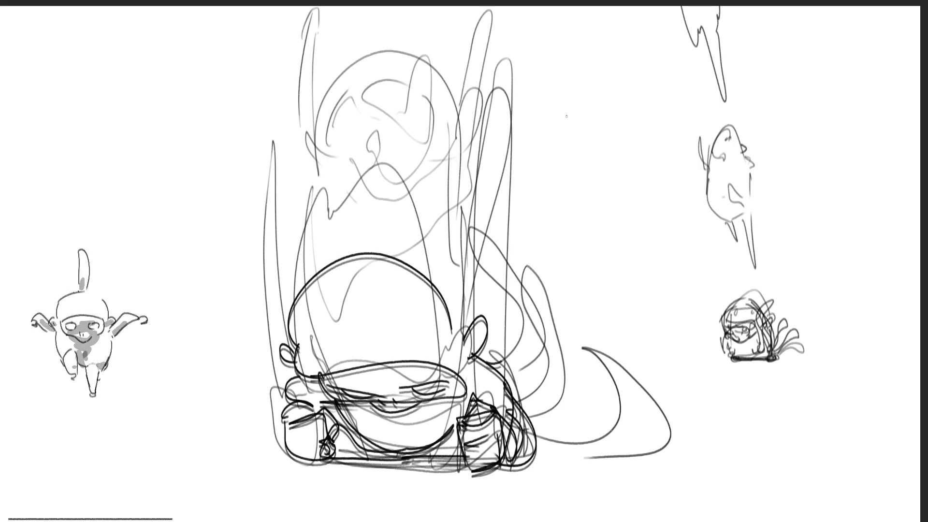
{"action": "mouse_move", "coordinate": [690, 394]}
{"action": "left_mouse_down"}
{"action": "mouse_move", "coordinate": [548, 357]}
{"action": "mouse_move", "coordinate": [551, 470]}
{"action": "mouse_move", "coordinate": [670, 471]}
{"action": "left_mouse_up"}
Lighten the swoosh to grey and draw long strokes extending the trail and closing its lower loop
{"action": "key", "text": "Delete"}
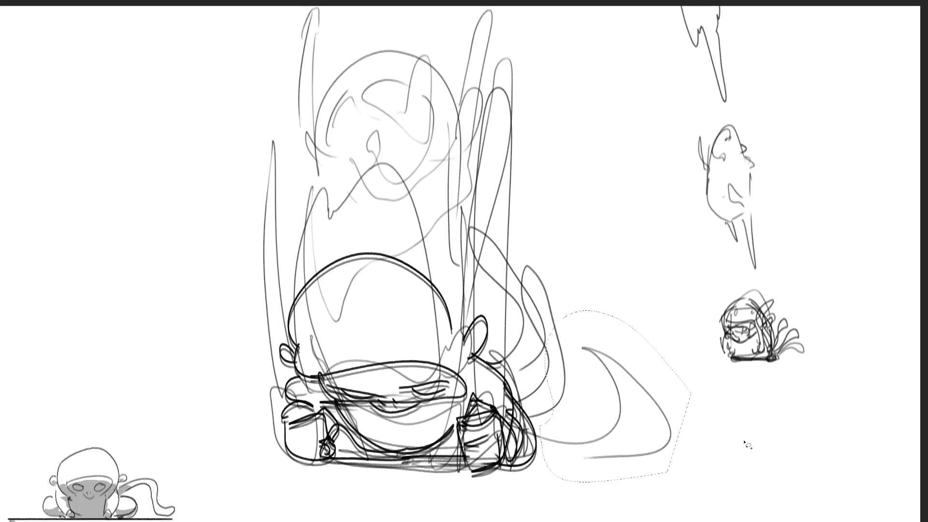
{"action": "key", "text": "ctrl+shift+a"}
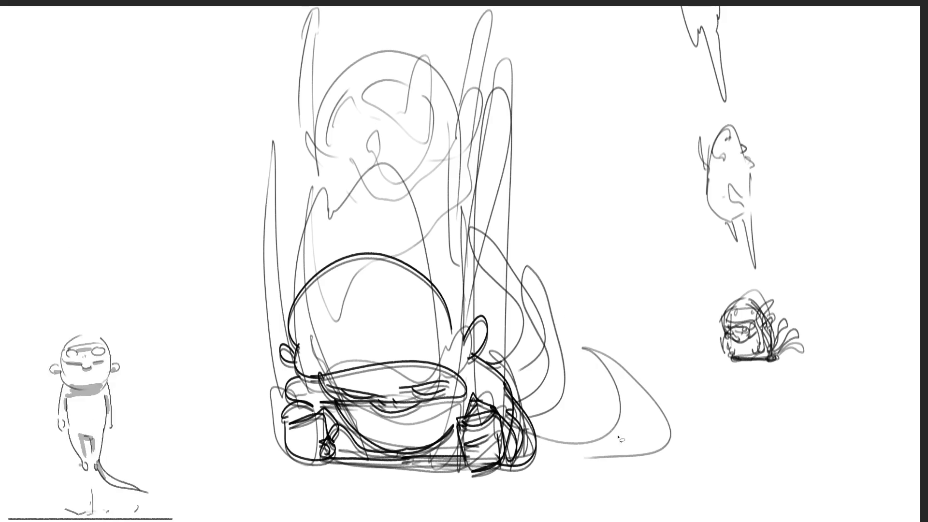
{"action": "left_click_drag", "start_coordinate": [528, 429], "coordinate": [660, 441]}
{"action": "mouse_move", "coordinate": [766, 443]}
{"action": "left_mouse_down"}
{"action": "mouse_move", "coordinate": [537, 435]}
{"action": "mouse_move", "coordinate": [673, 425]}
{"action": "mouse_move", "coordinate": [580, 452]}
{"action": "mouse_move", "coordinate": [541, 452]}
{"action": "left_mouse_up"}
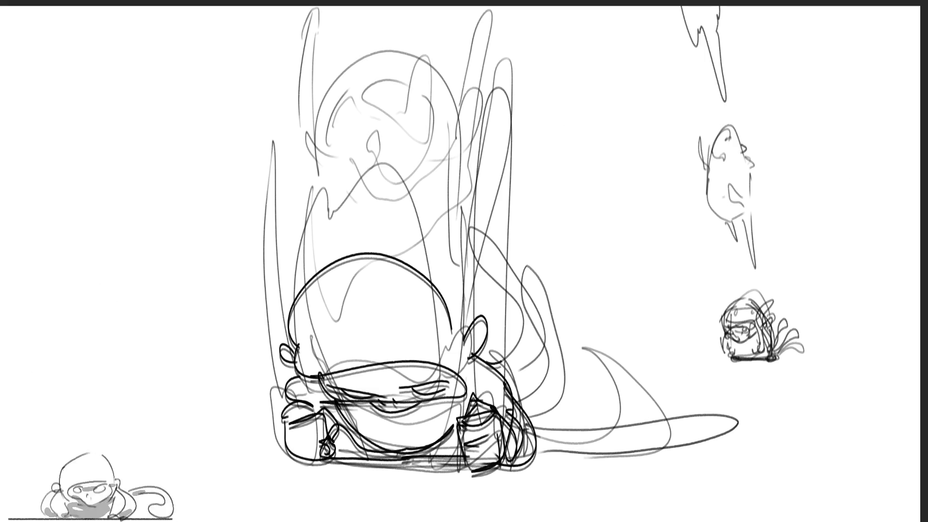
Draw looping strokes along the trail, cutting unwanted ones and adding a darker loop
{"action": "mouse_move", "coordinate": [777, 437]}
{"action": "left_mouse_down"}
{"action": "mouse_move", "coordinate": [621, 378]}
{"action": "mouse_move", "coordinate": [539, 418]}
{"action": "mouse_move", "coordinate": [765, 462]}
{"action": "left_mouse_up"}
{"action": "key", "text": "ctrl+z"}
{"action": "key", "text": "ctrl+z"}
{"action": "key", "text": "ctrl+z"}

## Problem statement
Every line from the one with "Lighten the swoosh" through the end of the records above belongs in the answer, copied exactly; no picture does.

## Solution for this exercise
Lighten the swoosh to grey and draw long strokes extending the trail and closing its lower loop
{"action": "key", "text": "Delete"}
{"action": "key", "text": "ctrl+shift+a"}
{"action": "left_click_drag", "start_coordinate": [528, 429], "coordinate": [660, 441]}
{"action": "mouse_move", "coordinate": [766, 443]}
{"action": "left_mouse_down"}
{"action": "mouse_move", "coordinate": [537, 435]}
{"action": "mouse_move", "coordinate": [673, 425]}
{"action": "mouse_move", "coordinate": [580, 452]}
{"action": "mouse_move", "coordinate": [541, 452]}
{"action": "left_mouse_up"}
Draw looping strokes along the trail, cutting unwanted ones and adding a darker loop
{"action": "mouse_move", "coordinate": [777, 437]}
{"action": "left_mouse_down"}
{"action": "mouse_move", "coordinate": [621, 378]}
{"action": "mouse_move", "coordinate": [539, 418]}
{"action": "mouse_move", "coordinate": [765, 462]}
{"action": "left_mouse_up"}
{"action": "key", "text": "ctrl+z"}
{"action": "key", "text": "ctrl+z"}
{"action": "key", "text": "ctrl+z"}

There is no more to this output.